- _The problem_:
All lines from the one containing "middle mcp: (164, 137)" through the final line of the listing below are to be retyped exactly; nothing else goes in the result.

- _Records for this task_:
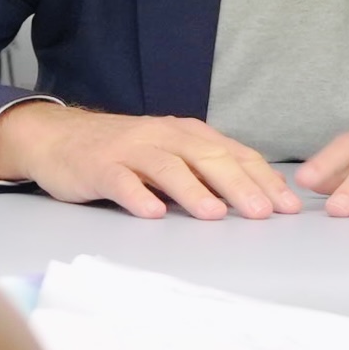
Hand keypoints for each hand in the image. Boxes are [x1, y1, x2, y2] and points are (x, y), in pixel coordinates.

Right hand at [0, 103, 299, 219]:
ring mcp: (131, 151)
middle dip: (239, 186)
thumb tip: (260, 194)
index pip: (235, 155)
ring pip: (168, 168)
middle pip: (208, 159)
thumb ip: (209, 170)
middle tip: (263, 213)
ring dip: (193, 191)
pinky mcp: (99, 167)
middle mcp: (164, 137)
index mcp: (188, 135)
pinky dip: (137, 196)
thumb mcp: (172, 153)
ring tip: (215, 214)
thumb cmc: (125, 152)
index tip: (288, 206)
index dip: (263, 179)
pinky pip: (121, 182)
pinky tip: (152, 214)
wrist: (59, 138)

- _Task output_:
middle mcp: (164, 137)
index mcp: (188, 135)
pinky dip: (137, 196)
thumb mcp: (172, 153)
ring tip: (215, 214)
thumb cmc: (125, 152)
index tip: (288, 206)
index dip: (263, 179)
pinky pip: (121, 182)
pinky tip: (152, 214)
wrist: (59, 138)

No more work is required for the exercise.